Another way I embraced her absence was by honoring her on the day of. We, of course, had a memory table for all of our lost loved ones, but I also carried her wedding and engagement rings on my bouquet. It was nice to have a piece of her so close to me throughout the entire day: from walking down the aisle, to saying my vows, to stuffing my face with donuts, and dancing all night. Having those rings with me reminded me that she was with me, even if she wasn’t physically here.
These are all things that I would advise any motherless bride to do. Look on Pinterest, find the right way to honor her, and do it. But know that it isn’t gong to be enough. Nothing will. There will definitely still be trigger moments throughout the planning, rehearsing, and actual day that will leave you in puddles of tears and constantly asking yourself why me, why my mother.
These triggers come out of nowhere, but don’t fight them. If you’ve lost a parent, you know that holding in that stinging pain leads to all-of-a-sudden, uncontrollable breakdowns on birthdays, deathdays, holidays, Tuesdays, and they always to happen at the most inconvenient time. Be prepared for the triggers, the meltdowns, and the tears and let them happen. They’re going to happen anyways.

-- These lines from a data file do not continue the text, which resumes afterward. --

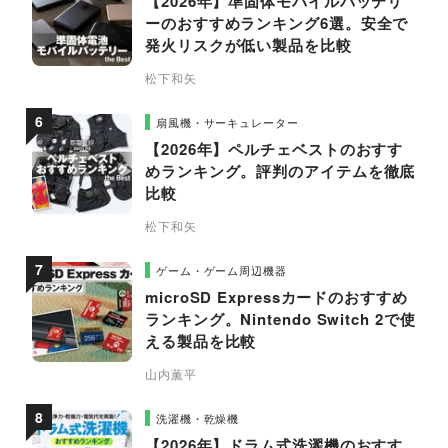
【2026年】準固体モバイルバッテリ
ーのおすすめランキング6選。安全で
発火リスクが低い製品を比較
松下和矢
扇風機・サーキュレーター
【2026年】ペルチェベストのおすす
めランキング。評判のアイテムを徹底
比較
松下和矢
ゲーム・ゲーム周辺機器
microSD Expressカードのおすすめ
ランキング。Nintendo Switch 2で使
える製品を比較
山内薫平
洗濯機・乾燥機
【2026年】ドラム式洗濯機のおすす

Finding the perfect dress was a trigger for me. Growing up, my mother was always the one who found the most unique and stylish clothes for my sister and I. Whether it was a new skirt or putting black hair dye in my blonde hair, she always supported and encouraged our new ideas. So when I had to apply this encouragement to finding my wedding dress, I froze. I couldn’t decide what kind of dress I wanted and I probably tried on over 50 different dresses. My mother found her wedding dress at a second-hand store so I knew she would tell me that I was overthinking the whole thing, and I would’ve given anything to have her here to tell me that. Not having her opinion was definitely a trigger I battled.
Don’t worry, I did eventually get it together and found a great dress that I absolutely love.

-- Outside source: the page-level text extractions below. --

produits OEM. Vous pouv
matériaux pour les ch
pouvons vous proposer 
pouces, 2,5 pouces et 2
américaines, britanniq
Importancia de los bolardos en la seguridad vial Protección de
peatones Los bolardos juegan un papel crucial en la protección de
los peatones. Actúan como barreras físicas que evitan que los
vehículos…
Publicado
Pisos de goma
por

Another trigger for me was at the beginning of our wedding ceremony. I was already crying–it is such an emotional moment to see the love of your life waiting for you at the end of the aisle–so it was a fitting moment to be triggered. Our pastor, Phillip, asked my father the traditional: “Who gives this woman to this man?” And he answered: “Her mother and I.” It was so simple, yet such a sweet way to include her into the moment. I know my father felt the pain of her absence too… She was supposed to be waiting for him in the front row and they were supposed to “give me away” together. But with my father’s four simple words… they did give me away together. I loved it and it still makes me cry to this day.
Although the triggers will probably make you shed unhappy tears on your wedding day, it won’t take away from the immense happiness you will also feel when you marry the love of your life. Though my wedding was nothing like I pictured without my mother, it was still one of the happiest days of my life. And the best advice I can give to anyone going through the same thing is to cry those tears, feel that sting in your heart, let yourself embrace that pain… and then soak up as much of your day with your spouse, your family, and your friends as you can. Because if anyone in this world knows how short life really is, it’s the ones who have lost the someone who was most dearest to their heart. It’s the motherless bride.
So don’t look back and see who was missing, as hard as that will be. Look back and remember what you gained: a spouse that will love you and support you throughout all your future triggered moments.